EXERCISE INPUT: Begin

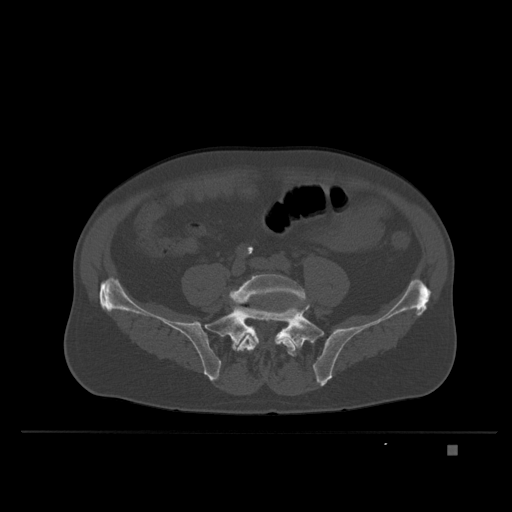
CT including the spine, one axial slice; position 48 of 435 along the scan axis; bone window (W 1800 / L 400 HU); 1.5 mm slice thickness; 512 × 512 image matrix, field of view 434 × 434 mm. Patient: male, 73 years. From the clinical record (not read from this slice): primary cancer: skin.
Outlined on this slice (semi-automatically segmented with operator editing):
- L5 vertebra: bounding box [x1, y1, x2, y2] px = [229, 274, 306, 364]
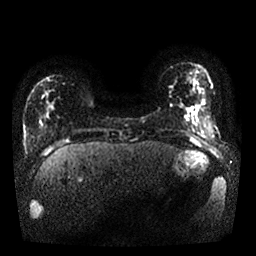
Breast MRI, one axial slice; position 4 of 25 along the scan axis; diffusion-weighted series; image 2 of 4 stored at this slice position (different b-values; order by instance number); 1.5 T; 4 mm slice thickness; 256 × 256 image matrix, field of view 340 × 340 mm. Female patient.
Structures marked on this image (manually delineated by an expert):
- tumour on diffusion-weighted imaging: bounding box (x1, y1, x2, y2) in pixels: (192, 105, 200, 115)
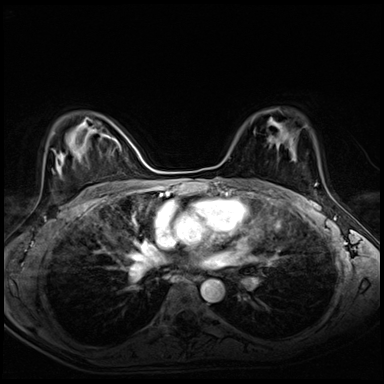
Breast MRI (dynamic contrast-enhanced), one axial slice; slice 43 of 72 in the series (ordered by position); dynamic contrast-enhanced series, time point 2 of 8 at this slice position (early post-contrast); 3 T; TE 1.4 ms, TR 4.3 ms; 2.5 mm slice thickness; 384 × 384 image matrix, field of view 320 × 320 mm. Female patient.
Annotated regions visible in this slice (semi-automatic segmentation, software-assisted and operator-edited):
- enhancing-tissue mask used for the functional tumour volume (all voxels passing the contrast-enhancement thresholds inside the analysis volume; usually the tumour): bounding box <269,141,273,146> (left, top, right, bottom; pixels)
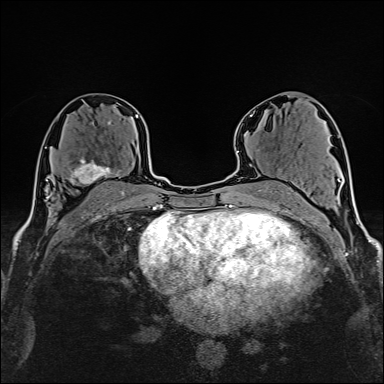
Breast MRI (dynamic contrast-enhanced), one axial slice; slice 87 of 160 in the series (ordered by position); cropped to one breast; dynamic contrast-enhanced series, time point 2 of 6 at this slice position (early post-contrast); 1.5 T; TE 2.4 ms, TR 5.2 ms; 384 × 384 image matrix, field of view 280 × 280 mm. Female patient.
Structures marked on this image (semi-automatic segmentation, software-assisted and operator-edited):
- enhancing-tissue mask used for the functional tumour volume (all voxels passing the contrast-enhancement thresholds inside the analysis volume; usually the tumour): bounding box <64,156,123,192> (left, top, right, bottom; pixels)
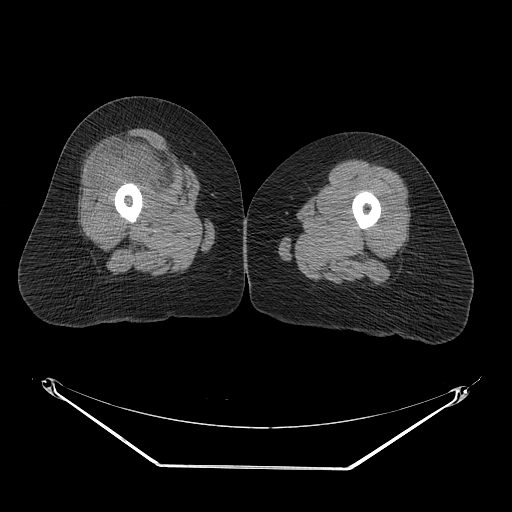
CT of an extremity soft-tissue mass (from a PET/CT study), one axial slice. Slice 25 of 267 in the series (ordered by position). Reconstruction kernel STANDARD. 140 kVp. Soft-tissue window (W 400 / L 40 HU). 512 × 512 image matrix, field of view 500 × 500 mm. Female patient. Case-level facts recorded for this patient, not image findings: histological type: malignant solitary fibrous tumor; grade: intermediate; site of the primary tumour: right thigh.
Structures marked on this image (expert contour drawn on MRI and transferred to this co-registered scan by the dataset authors):
- gross tumour volume including surrounding oedema: bounding box [x1, y1, x2, y2] px = [103, 130, 200, 202]
- gross tumour volume (mass): [110, 141, 181, 193]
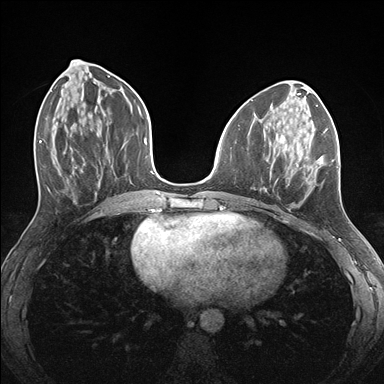
Breast MRI (dynamic contrast-enhanced), one axial slice; position 63 of 176 along the scan axis; dynamic contrast-enhanced series, time point 2 of 7 at this slice position (early post-contrast); 1.5 T; TE 1.5 ms, TR 4.1 ms; 384 × 384 image matrix, field of view 320 × 320 mm. Female patient.
Structures marked on this image (semi-automatic segmentation, software-assisted and operator-edited):
- enhancing-tissue mask used for the functional tumour volume (all voxels passing the contrast-enhancement thresholds inside the analysis volume; usually the tumour): bounding box <263,126,339,192> (left, top, right, bottom; pixels)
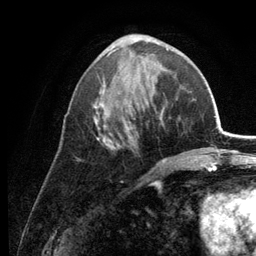
Breast MRI (dynamic contrast-enhanced), one axial slice. Position 53 of 134 along the scan axis. Cropped to one breast. Dynamic contrast-enhanced series, time point 2 of 6 at this slice position (early post-contrast). 3 T. TE 2.8 ms, TR 7.6 ms. 1.2 mm slice thickness. 256 × 256 image matrix, field of view 175 × 175 mm. Female patient.
Annotated regions visible in this slice (semi-automatically segmented with operator editing):
- enhancing-tissue mask used for the functional tumour volume (all voxels passing the contrast-enhancement thresholds inside the analysis volume; usually the tumour): bounding box (x1, y1, x2, y2) in pixels: (77, 34, 174, 161)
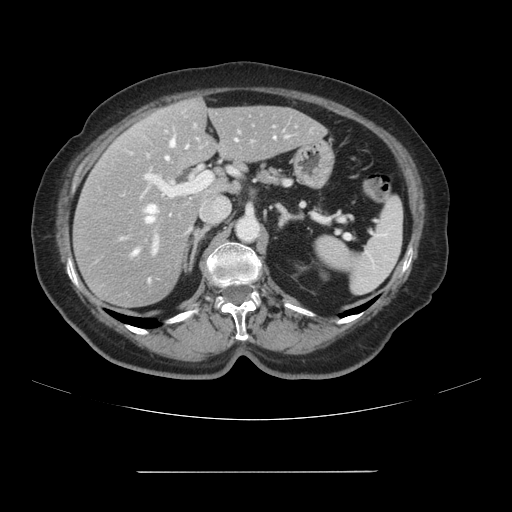
Contrast-enhanced abdominal CT, one axial slice. Position 58 of 111 along the scan axis. 120 kVp. Soft-tissue window (W 400 / L 40 HU). 2.5 mm slice thickness. 512 × 512 image matrix, field of view 400 × 400 mm. Case-level facts recorded for this patient, not image findings: patient: female, age 74 years at operation; diagnosis: colorectal cancer liver metastases, imaged before liver resection; multiple liver metastases: yes; largest metastasis: 1.1 cm.
Outlined on this slice (manually delineated by an expert):
- hepatic veins: bounding box [x1, y1, x2, y2] px = [134, 137, 275, 254]
- liver: [75, 100, 324, 307]
- planned liver remnant (the part of the liver to remain after resection): [146, 100, 324, 195]
- portal vein (with intrahepatic branches): [122, 124, 298, 253]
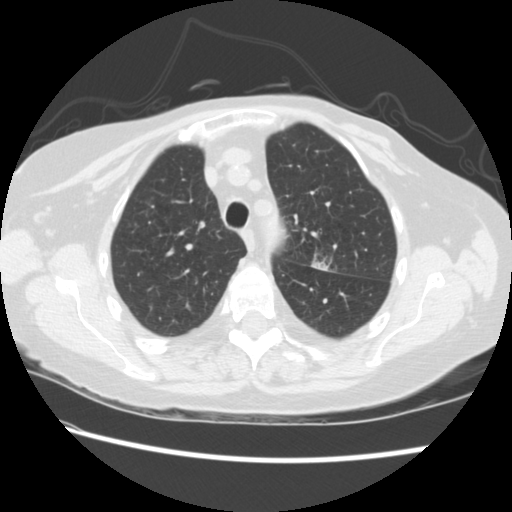
Low-dose screening chest CT, axial slice. Baseline screening round. Lung window (W 1500 / L -600 HU). 2.5 mm slice thickness. 120 kVp. Slice 60 of 224 in the series. Female, age 74 years at enrolment.
Expert reader's lesion annotation, bounding box (x1, y1, x2, y2) in pixels: (296, 234, 346, 279). The screening reader recorded 2 non-calcified nodules or masses ≥4 mm on this exam (left upper lobe, right lower lobe); which of them this box marks is not recorded. Lung cancer was diagnosed 309 days after this screen: non-small cell carcinoma, left upper lobe, stage IV (AJCC 6th edition).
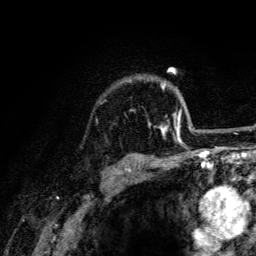
Breast MRI (dynamic contrast-enhanced), one axial slice. Position 102 of 134 along the scan axis. Cropped to one breast. Dynamic contrast-enhanced series, time point 2 of 6 at this slice position (early post-contrast). 3 T. TE 4.2 ms, TR 8.6 ms. 1.2 mm slice thickness. 256 × 256 image matrix, field of view 160 × 160 mm. Female patient.
Annotated regions visible in this slice (semi-automatically segmented with operator editing):
- enhancing-tissue mask used for the functional tumour volume (all voxels passing the contrast-enhancement thresholds inside the analysis volume; usually the tumour): bounding box [x1, y1, x2, y2] px = [146, 82, 193, 141]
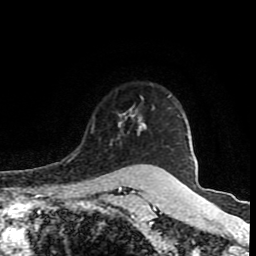
Breast MRI (dynamic contrast-enhanced), one axial slice; slice 68 of 80 in the series (ordered by position); cropped to one breast; dynamic contrast-enhanced series, time point 2 of 8 at this slice position (early post-contrast); 1.5 T; TE 4.2 ms, TR 7 ms; 2 mm slice thickness; 256 × 256 image matrix, field of view 160 × 160 mm. Female patient.
Outlined on this slice (semi-automatically segmented with operator editing):
- enhancing-tissue mask used for the functional tumour volume (all voxels passing the contrast-enhancement thresholds inside the analysis volume; usually the tumour): box from (x=118, y=109) to (x=146, y=166) px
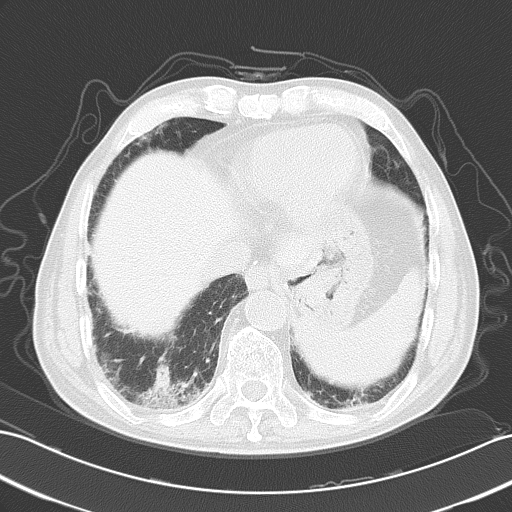
Chest CT, one axial slice; position 13 of 51 along the scan axis; reconstruction kernel B70f; 120 kVp; lung window (W 1500 / L -600 HU); 5 mm slice thickness; 512 × 512 image matrix. Male patient, age 73 years. Case-level facts recorded for this patient, not image findings: clinical TNM (as recorded): T1a N0 M0; histopathological grade: G3.
Structures marked on this image (bounding box drawn by a radiologist):
- lung tumour (recorded histology: small cell carcinoma): bounding box [x1, y1, x2, y2] px = [143, 362, 177, 399]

EXERCISE INPUT: End

Please give the records above again exactly as they stand, with no pictures.

CT including the spine, one axial slice; position 48 of 435 along the scan axis; bone window (W 1800 / L 400 HU); 1.5 mm slice thickness; 512 × 512 image matrix, field of view 434 × 434 mm. Patient: male, 73 years. From the clinical record (not read from this slice): primary cancer: skin.
Outlined on this slice (semi-automatically segmented with operator editing):
- L5 vertebra: bounding box [x1, y1, x2, y2] px = [229, 274, 306, 364]
Breast MRI, one axial slice; position 4 of 25 along the scan axis; diffusion-weighted series; image 2 of 4 stored at this slice position (different b-values; order by instance number); 1.5 T; 4 mm slice thickness; 256 × 256 image matrix, field of view 340 × 340 mm. Female patient.
Structures marked on this image (manually delineated by an expert):
- tumour on diffusion-weighted imaging: bounding box (x1, y1, x2, y2) in pixels: (192, 105, 200, 115)
Breast MRI (dynamic contrast-enhanced), one axial slice; slice 43 of 72 in the series (ordered by position); dynamic contrast-enhanced series, time point 2 of 8 at this slice position (early post-contrast); 3 T; TE 1.4 ms, TR 4.3 ms; 2.5 mm slice thickness; 384 × 384 image matrix, field of view 320 × 320 mm. Female patient.
Annotated regions visible in this slice (semi-automatic segmentation, software-assisted and operator-edited):
- enhancing-tissue mask used for the functional tumour volume (all voxels passing the contrast-enhancement thresholds inside the analysis volume; usually the tumour): bounding box <269,141,273,146> (left, top, right, bottom; pixels)
Breast MRI (dynamic contrast-enhanced), one axial slice; slice 87 of 160 in the series (ordered by position); cropped to one breast; dynamic contrast-enhanced series, time point 2 of 6 at this slice position (early post-contrast); 1.5 T; TE 2.4 ms, TR 5.2 ms; 384 × 384 image matrix, field of view 280 × 280 mm. Female patient.
Structures marked on this image (semi-automatic segmentation, software-assisted and operator-edited):
- enhancing-tissue mask used for the functional tumour volume (all voxels passing the contrast-enhancement thresholds inside the analysis volume; usually the tumour): bounding box <64,156,123,192> (left, top, right, bottom; pixels)
CT of an extremity soft-tissue mass (from a PET/CT study), one axial slice. Slice 25 of 267 in the series (ordered by position). Reconstruction kernel STANDARD. 140 kVp. Soft-tissue window (W 400 / L 40 HU). 512 × 512 image matrix, field of view 500 × 500 mm. Female patient. Case-level facts recorded for this patient, not image findings: histological type: malignant solitary fibrous tumor; grade: intermediate; site of the primary tumour: right thigh.
Structures marked on this image (expert contour drawn on MRI and transferred to this co-registered scan by the dataset authors):
- gross tumour volume including surrounding oedema: bounding box [x1, y1, x2, y2] px = [103, 130, 200, 202]
- gross tumour volume (mass): [110, 141, 181, 193]
Breast MRI (dynamic contrast-enhanced), one axial slice; position 63 of 176 along the scan axis; dynamic contrast-enhanced series, time point 2 of 7 at this slice position (early post-contrast); 1.5 T; TE 1.5 ms, TR 4.1 ms; 384 × 384 image matrix, field of view 320 × 320 mm. Female patient.
Structures marked on this image (semi-automatic segmentation, software-assisted and operator-edited):
- enhancing-tissue mask used for the functional tumour volume (all voxels passing the contrast-enhancement thresholds inside the analysis volume; usually the tumour): bounding box <263,126,339,192> (left, top, right, bottom; pixels)
Breast MRI (dynamic contrast-enhanced), one axial slice. Position 53 of 134 along the scan axis. Cropped to one breast. Dynamic contrast-enhanced series, time point 2 of 6 at this slice position (early post-contrast). 3 T. TE 2.8 ms, TR 7.6 ms. 1.2 mm slice thickness. 256 × 256 image matrix, field of view 175 × 175 mm. Female patient.
Annotated regions visible in this slice (semi-automatically segmented with operator editing):
- enhancing-tissue mask used for the functional tumour volume (all voxels passing the contrast-enhancement thresholds inside the analysis volume; usually the tumour): bounding box (x1, y1, x2, y2) in pixels: (77, 34, 174, 161)
Contrast-enhanced abdominal CT, one axial slice. Position 58 of 111 along the scan axis. 120 kVp. Soft-tissue window (W 400 / L 40 HU). 2.5 mm slice thickness. 512 × 512 image matrix, field of view 400 × 400 mm. Case-level facts recorded for this patient, not image findings: patient: female, age 74 years at operation; diagnosis: colorectal cancer liver metastases, imaged before liver resection; multiple liver metastases: yes; largest metastasis: 1.1 cm.
Outlined on this slice (manually delineated by an expert):
- hepatic veins: bounding box [x1, y1, x2, y2] px = [134, 137, 275, 254]
- liver: [75, 100, 324, 307]
- planned liver remnant (the part of the liver to remain after resection): [146, 100, 324, 195]
- portal vein (with intrahepatic branches): [122, 124, 298, 253]
Low-dose screening chest CT, axial slice. Baseline screening round. Lung window (W 1500 / L -600 HU). 2.5 mm slice thickness. 120 kVp. Slice 60 of 224 in the series. Female, age 74 years at enrolment.
Expert reader's lesion annotation, bounding box (x1, y1, x2, y2) in pixels: (296, 234, 346, 279). The screening reader recorded 2 non-calcified nodules or masses ≥4 mm on this exam (left upper lobe, right lower lobe); which of them this box marks is not recorded. Lung cancer was diagnosed 309 days after this screen: non-small cell carcinoma, left upper lobe, stage IV (AJCC 6th edition).
Breast MRI (dynamic contrast-enhanced), one axial slice. Position 102 of 134 along the scan axis. Cropped to one breast. Dynamic contrast-enhanced series, time point 2 of 6 at this slice position (early post-contrast). 3 T. TE 4.2 ms, TR 8.6 ms. 1.2 mm slice thickness. 256 × 256 image matrix, field of view 160 × 160 mm. Female patient.
Annotated regions visible in this slice (semi-automatically segmented with operator editing):
- enhancing-tissue mask used for the functional tumour volume (all voxels passing the contrast-enhancement thresholds inside the analysis volume; usually the tumour): bounding box [x1, y1, x2, y2] px = [146, 82, 193, 141]
Breast MRI (dynamic contrast-enhanced), one axial slice; slice 68 of 80 in the series (ordered by position); cropped to one breast; dynamic contrast-enhanced series, time point 2 of 8 at this slice position (early post-contrast); 1.5 T; TE 4.2 ms, TR 7 ms; 2 mm slice thickness; 256 × 256 image matrix, field of view 160 × 160 mm. Female patient.
Outlined on this slice (semi-automatically segmented with operator editing):
- enhancing-tissue mask used for the functional tumour volume (all voxels passing the contrast-enhancement thresholds inside the analysis volume; usually the tumour): box from (x=118, y=109) to (x=146, y=166) px
Chest CT, one axial slice; position 13 of 51 along the scan axis; reconstruction kernel B70f; 120 kVp; lung window (W 1500 / L -600 HU); 5 mm slice thickness; 512 × 512 image matrix. Male patient, age 73 years. Case-level facts recorded for this patient, not image findings: clinical TNM (as recorded): T1a N0 M0; histopathological grade: G3.
Structures marked on this image (bounding box drawn by a radiologist):
- lung tumour (recorded histology: small cell carcinoma): bounding box [x1, y1, x2, y2] px = [143, 362, 177, 399]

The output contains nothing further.